→ Required action: Look at each line below and tally those holding "suốt"; answer with that figure and nothing else.
━━━━━ Data extracts ━━━━━
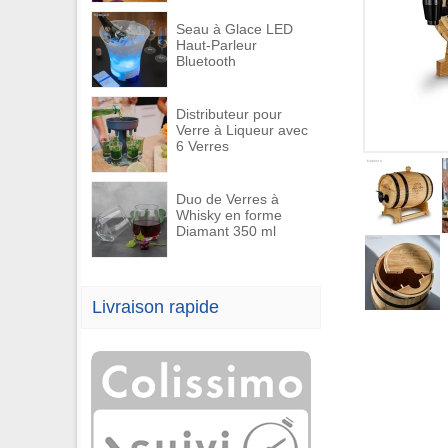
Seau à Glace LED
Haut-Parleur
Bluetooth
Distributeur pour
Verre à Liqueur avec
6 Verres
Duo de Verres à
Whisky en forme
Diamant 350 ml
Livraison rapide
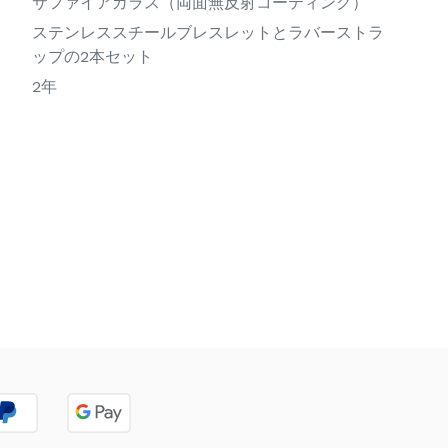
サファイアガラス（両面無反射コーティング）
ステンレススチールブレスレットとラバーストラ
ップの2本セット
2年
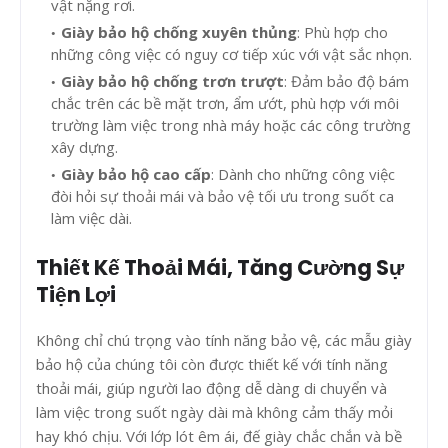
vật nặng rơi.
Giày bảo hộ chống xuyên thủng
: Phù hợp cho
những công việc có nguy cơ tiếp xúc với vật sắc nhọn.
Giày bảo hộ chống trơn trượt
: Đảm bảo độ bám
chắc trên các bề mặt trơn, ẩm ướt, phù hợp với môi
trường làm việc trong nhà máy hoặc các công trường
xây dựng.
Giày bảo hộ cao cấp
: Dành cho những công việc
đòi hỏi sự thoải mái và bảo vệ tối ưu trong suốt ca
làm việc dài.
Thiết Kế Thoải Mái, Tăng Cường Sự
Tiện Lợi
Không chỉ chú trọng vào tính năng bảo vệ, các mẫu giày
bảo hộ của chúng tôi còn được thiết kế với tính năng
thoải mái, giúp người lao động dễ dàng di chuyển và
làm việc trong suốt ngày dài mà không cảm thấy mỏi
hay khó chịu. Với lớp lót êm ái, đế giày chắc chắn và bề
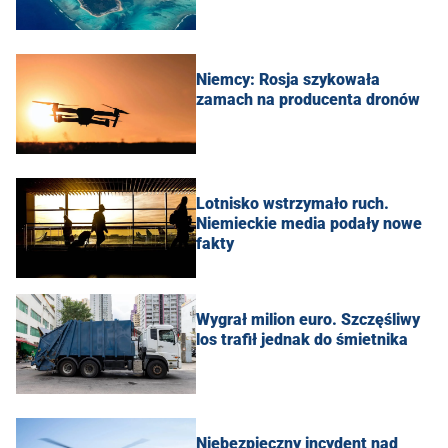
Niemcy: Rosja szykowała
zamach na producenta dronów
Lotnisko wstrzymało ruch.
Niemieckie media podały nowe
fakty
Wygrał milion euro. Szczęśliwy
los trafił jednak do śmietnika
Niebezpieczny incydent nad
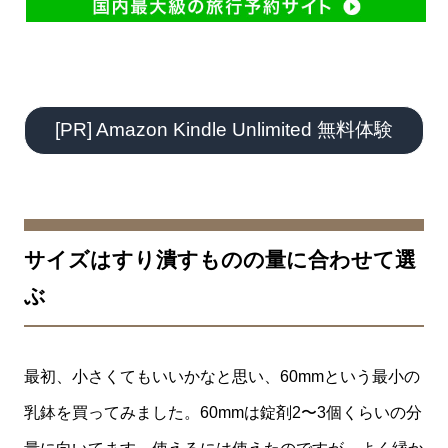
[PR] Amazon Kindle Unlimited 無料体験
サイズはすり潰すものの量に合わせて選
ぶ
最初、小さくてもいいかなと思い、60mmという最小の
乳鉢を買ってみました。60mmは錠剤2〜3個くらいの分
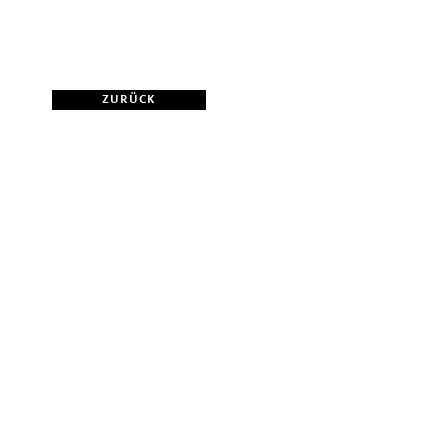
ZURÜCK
━━━━━
━━━━━ Data extracts ━━━━━
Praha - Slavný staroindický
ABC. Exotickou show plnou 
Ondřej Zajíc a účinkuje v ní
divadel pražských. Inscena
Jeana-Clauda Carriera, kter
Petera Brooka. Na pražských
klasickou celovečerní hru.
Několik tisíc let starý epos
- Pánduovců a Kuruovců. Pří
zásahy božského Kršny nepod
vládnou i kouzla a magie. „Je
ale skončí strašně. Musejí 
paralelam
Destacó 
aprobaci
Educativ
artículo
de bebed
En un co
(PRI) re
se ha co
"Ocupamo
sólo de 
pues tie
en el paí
━━━━━
→ Expected answer: 2